- Born: 1 December 1988 (age 36) Miyagi Prefecture, Japan
- Education: Hosei University
- Occupation: NHK Announcer (2012–present)
- Years active: 2012–present
- Notable credit(s): Asaichi correspondent (2018–2019) NHK News Ohayō Nippon navigator (2017–2018)
- Spouse: 1

= Minori Chiba =

Japanese female announcer for NHK

Minori Chiba (千葉 美乃梨, Chiba Minori) is a Japanese female announcer for NHK. She was born in Miyagi Prefecture, Japan.

==Career==
Graduating from Hosei University, Chiba was hired by NHK in 2012 as Announcer. She worked for NHK Yamagata Branch from 2012 to 2015, and NHK Sendai Branch from 2015 to 2017.

In April 2017, Chiba moved to Tokyo and joined NHK News Ohayō Nippon. She became one of navigators for this program's "Machikado Jōhōshitsu (Street Information Room)" segment, where she introduced inventions that helped make people's life more convenient. She is a reporter for its "Shuntaikan" segment on the last Sunday of every month.

Chiba is also a main presenter for Sandwichman's Tenshi no Tsukuriwarai aired on NHK Radio 1.

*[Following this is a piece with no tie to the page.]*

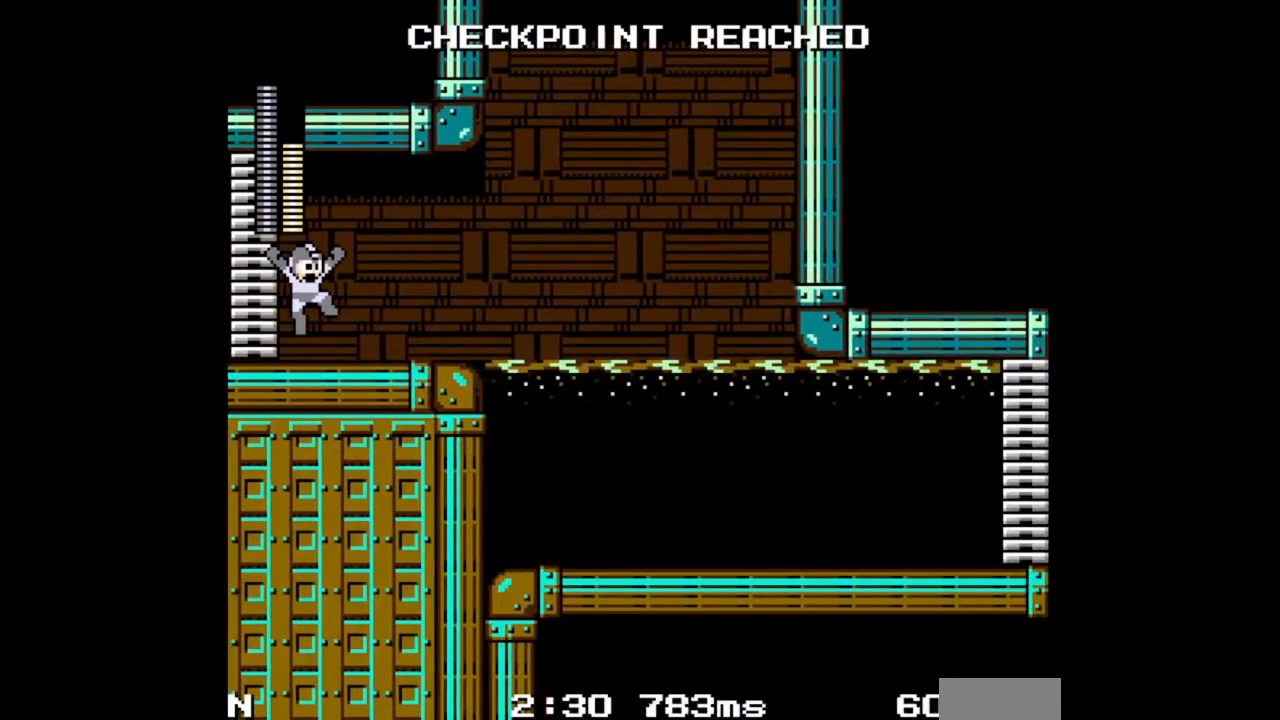
{"buttons": ["C", "DPAD_RIGHT"], "events": [[33, "C", "down"], [83, "C", "up"], [150, "C", "down"], [183, "C", "up"], [250, "C", "down"], [300, "C", "up"], [367, "C", "down"], [417, "C", "up"], [450, "C", "down"]]}
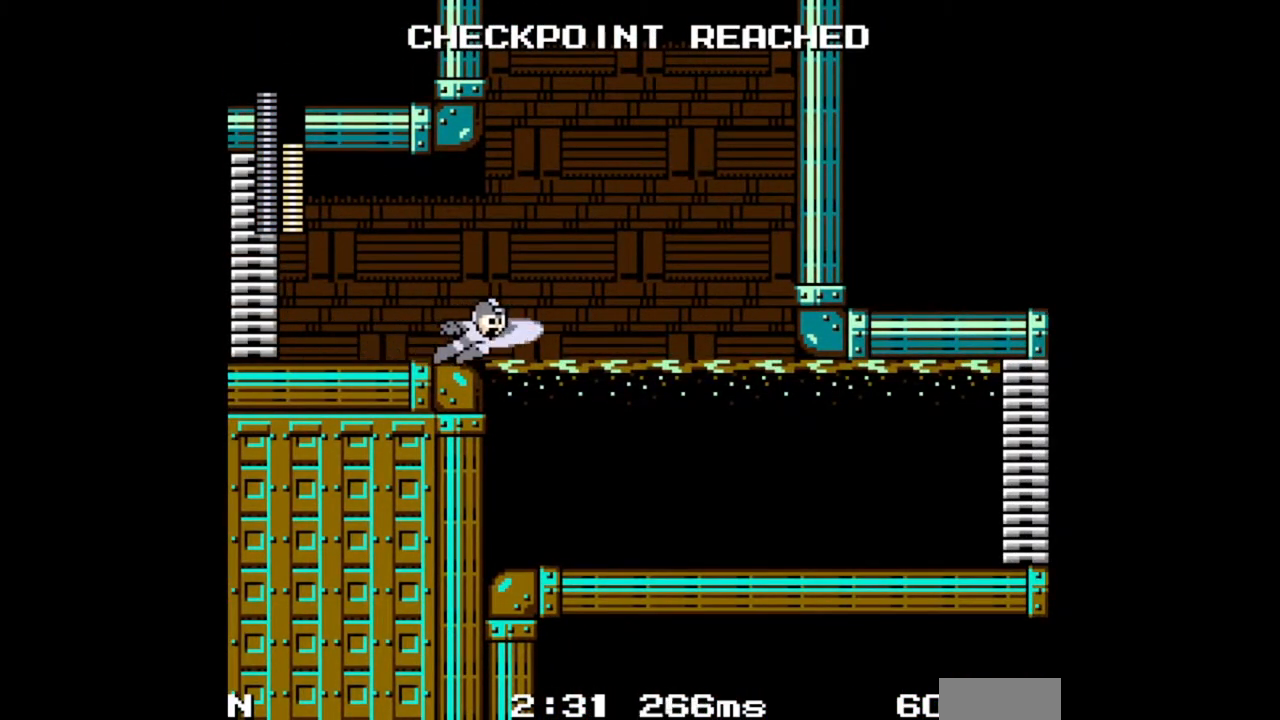
{"buttons": ["DPAD_RIGHT"], "events": [[17, "C", "up"], [50, "C", "down"], [150, "C", "up"]]}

On February 21, 2018, NHK announced that Chiba was leaving NHK News Ohayō Nippon in March 2018. She joined live infotainment program Asaichi in April 2018 as Correspondent.

On October 16, 2019, it was reported by various news sources that Chiba was an expectant mother. On Asaichi broadcast on November 6, she announced that she was going on maternity leave.

In September 2020, Chiba was moved back to NHK Sendai Branch.